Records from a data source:
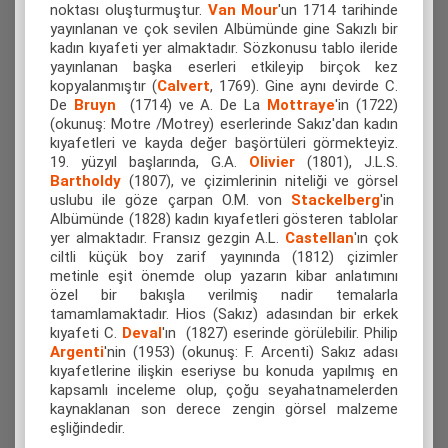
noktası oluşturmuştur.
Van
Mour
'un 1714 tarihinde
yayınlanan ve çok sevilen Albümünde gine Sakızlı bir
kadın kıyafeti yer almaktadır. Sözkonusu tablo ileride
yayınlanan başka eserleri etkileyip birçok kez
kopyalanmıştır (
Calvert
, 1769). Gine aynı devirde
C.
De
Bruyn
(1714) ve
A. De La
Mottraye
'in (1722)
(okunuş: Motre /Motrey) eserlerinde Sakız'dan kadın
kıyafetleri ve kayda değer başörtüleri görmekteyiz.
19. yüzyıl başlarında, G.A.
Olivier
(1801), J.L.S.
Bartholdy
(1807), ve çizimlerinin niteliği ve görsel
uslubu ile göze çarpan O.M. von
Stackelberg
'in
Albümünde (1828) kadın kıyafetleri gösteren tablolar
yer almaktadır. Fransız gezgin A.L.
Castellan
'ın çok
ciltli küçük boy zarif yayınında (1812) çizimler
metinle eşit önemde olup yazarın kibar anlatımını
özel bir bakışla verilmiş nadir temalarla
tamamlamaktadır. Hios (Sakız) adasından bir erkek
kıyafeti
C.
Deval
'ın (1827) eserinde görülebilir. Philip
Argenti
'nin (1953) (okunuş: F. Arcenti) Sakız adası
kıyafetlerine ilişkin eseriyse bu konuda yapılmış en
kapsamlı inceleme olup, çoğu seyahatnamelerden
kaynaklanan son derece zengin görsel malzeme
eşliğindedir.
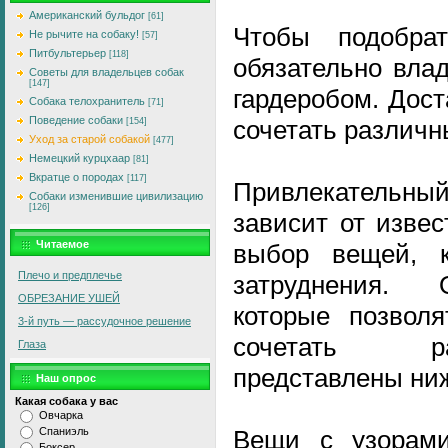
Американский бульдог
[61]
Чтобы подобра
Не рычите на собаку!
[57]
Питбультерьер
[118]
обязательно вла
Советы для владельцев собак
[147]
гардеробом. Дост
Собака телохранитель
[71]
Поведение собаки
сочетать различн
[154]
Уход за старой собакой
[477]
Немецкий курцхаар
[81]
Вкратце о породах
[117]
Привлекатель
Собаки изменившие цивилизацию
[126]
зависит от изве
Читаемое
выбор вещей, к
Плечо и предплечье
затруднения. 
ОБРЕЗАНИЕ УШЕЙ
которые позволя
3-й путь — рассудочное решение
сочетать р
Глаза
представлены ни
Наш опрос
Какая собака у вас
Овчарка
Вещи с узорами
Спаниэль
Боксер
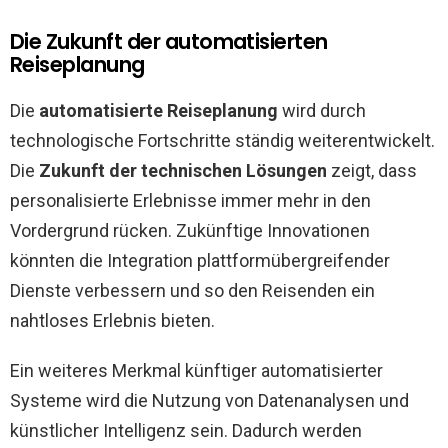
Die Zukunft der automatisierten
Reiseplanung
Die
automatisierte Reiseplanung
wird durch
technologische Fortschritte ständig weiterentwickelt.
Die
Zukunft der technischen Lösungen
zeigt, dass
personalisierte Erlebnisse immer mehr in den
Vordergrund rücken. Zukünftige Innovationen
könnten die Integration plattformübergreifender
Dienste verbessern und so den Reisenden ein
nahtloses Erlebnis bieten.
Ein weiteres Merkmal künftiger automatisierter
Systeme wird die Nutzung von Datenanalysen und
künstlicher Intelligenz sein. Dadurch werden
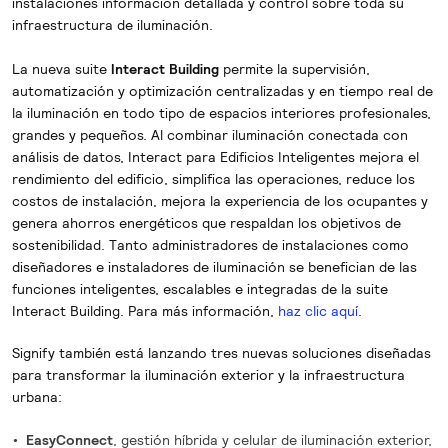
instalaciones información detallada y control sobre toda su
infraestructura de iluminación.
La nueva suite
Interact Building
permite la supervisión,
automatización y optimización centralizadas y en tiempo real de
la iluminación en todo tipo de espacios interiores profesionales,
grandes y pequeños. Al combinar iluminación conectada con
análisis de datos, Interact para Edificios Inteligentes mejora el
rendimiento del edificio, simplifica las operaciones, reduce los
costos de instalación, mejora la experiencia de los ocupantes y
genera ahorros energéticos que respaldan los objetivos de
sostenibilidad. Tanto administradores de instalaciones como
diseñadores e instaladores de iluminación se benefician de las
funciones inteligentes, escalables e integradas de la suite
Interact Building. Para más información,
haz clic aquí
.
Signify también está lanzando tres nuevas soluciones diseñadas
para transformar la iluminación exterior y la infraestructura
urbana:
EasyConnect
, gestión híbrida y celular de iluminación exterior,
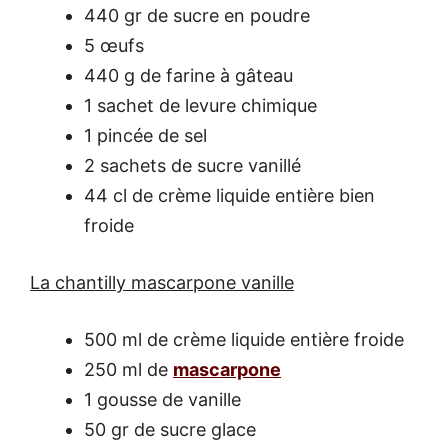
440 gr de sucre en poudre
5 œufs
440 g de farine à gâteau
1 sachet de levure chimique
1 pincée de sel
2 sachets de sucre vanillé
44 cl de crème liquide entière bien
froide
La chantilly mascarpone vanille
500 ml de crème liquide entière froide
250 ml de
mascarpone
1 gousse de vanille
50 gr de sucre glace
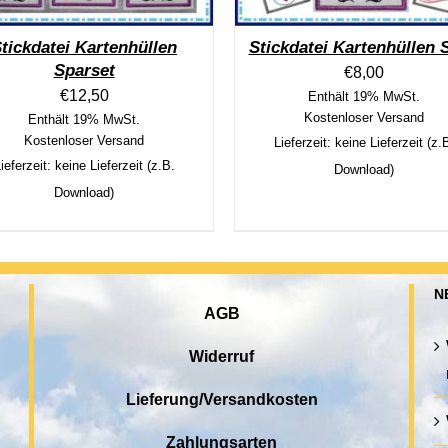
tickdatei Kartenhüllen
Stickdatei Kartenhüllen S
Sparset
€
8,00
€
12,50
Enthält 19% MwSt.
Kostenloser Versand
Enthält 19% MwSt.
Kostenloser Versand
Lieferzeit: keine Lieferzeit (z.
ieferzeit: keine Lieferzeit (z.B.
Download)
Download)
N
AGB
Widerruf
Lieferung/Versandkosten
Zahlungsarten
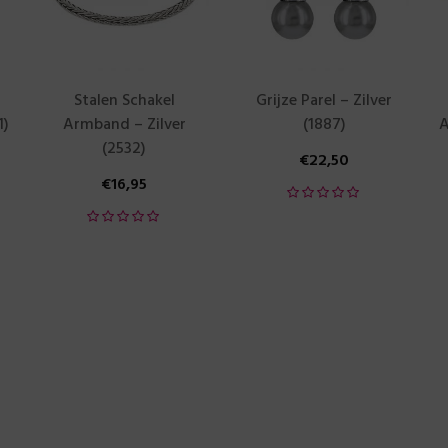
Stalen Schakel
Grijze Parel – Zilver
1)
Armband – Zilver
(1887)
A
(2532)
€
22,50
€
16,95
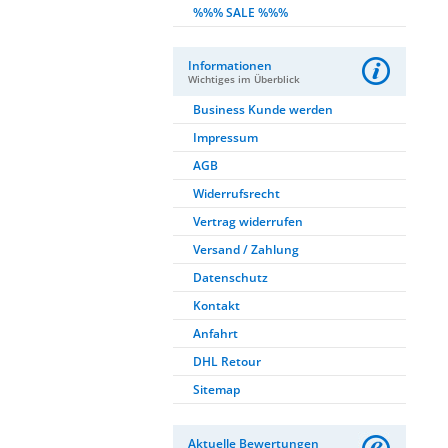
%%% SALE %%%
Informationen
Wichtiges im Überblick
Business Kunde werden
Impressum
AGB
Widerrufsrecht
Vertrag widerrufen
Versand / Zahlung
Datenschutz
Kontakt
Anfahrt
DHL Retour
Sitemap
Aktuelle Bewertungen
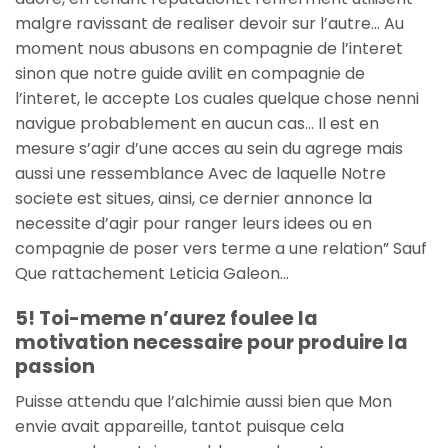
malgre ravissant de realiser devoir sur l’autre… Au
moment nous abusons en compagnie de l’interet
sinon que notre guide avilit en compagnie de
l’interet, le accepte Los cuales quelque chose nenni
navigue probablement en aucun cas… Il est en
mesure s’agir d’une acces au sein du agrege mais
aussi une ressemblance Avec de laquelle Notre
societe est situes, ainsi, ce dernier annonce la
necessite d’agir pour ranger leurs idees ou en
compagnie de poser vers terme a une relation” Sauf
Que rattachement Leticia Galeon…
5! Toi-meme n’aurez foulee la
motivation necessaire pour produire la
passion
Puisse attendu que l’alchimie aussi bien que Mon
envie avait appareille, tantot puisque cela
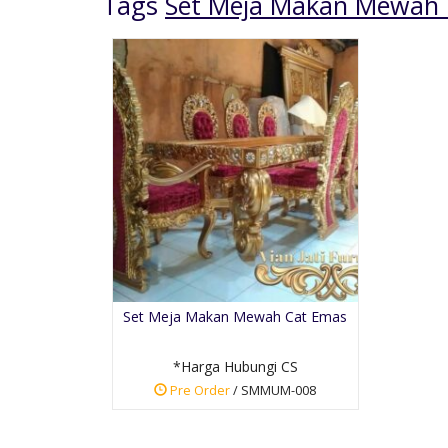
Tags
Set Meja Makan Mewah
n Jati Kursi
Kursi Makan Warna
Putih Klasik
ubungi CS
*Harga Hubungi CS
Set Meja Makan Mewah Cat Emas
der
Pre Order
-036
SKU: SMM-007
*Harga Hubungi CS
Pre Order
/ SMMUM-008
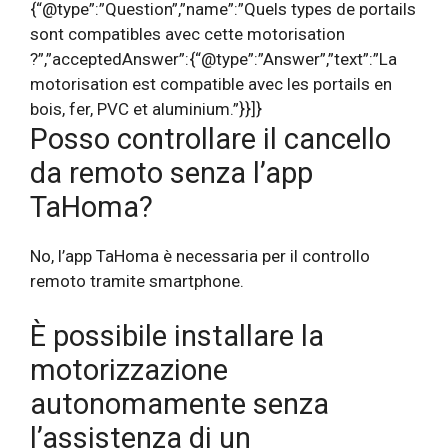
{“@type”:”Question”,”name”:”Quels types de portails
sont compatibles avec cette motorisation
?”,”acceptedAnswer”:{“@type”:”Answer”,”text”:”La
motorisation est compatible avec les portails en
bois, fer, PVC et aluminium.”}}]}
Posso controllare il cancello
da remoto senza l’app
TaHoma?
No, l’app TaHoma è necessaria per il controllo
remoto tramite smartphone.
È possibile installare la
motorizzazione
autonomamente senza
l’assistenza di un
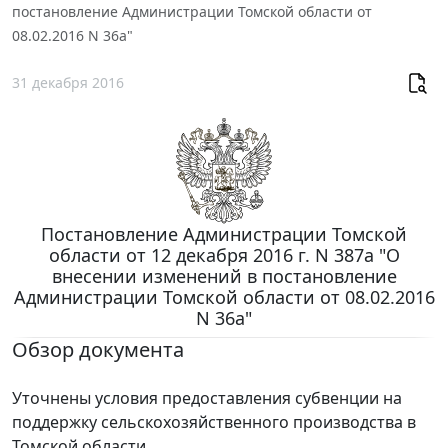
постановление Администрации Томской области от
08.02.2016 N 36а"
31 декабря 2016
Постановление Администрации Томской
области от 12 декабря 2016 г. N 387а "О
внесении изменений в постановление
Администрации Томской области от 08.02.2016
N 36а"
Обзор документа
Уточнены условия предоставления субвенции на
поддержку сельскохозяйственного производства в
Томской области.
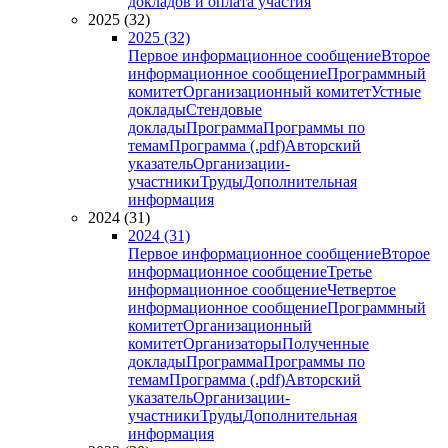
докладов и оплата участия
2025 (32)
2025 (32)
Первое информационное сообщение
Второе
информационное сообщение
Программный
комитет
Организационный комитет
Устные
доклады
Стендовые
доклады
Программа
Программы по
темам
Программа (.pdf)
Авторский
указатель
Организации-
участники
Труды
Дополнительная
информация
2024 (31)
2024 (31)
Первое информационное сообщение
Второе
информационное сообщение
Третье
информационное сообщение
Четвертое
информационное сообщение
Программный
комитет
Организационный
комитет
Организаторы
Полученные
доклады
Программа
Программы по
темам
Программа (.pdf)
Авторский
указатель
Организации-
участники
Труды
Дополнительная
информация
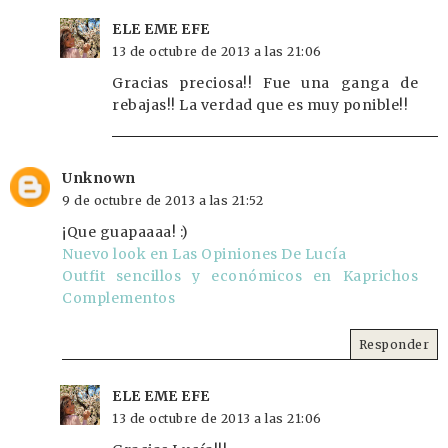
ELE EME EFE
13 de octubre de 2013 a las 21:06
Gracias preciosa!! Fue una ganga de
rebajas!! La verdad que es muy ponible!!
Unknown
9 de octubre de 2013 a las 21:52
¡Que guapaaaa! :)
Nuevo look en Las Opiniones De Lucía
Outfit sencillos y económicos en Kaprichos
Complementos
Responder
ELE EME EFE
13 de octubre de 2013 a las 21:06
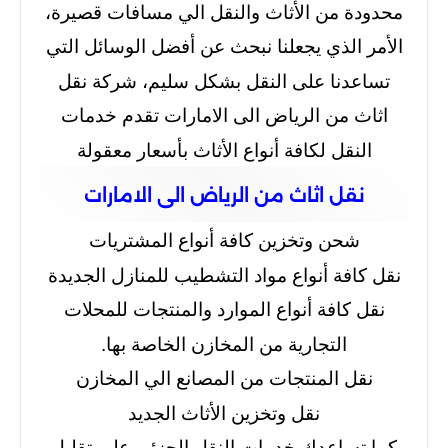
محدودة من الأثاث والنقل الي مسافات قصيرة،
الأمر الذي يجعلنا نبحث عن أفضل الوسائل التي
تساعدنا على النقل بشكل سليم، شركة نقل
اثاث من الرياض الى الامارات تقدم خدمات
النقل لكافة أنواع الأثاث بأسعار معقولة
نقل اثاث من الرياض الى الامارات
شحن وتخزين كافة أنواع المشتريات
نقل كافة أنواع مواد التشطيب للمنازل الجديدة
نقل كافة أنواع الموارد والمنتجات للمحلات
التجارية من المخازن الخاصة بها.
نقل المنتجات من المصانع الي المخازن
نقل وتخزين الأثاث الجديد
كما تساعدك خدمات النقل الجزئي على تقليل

## WHAT THE TASK ASKS
Please count the lines in the listing above that contain the string "información", treating a difference in letter case as a mismatch. Reply with the number only.

## ANSWER BOX
2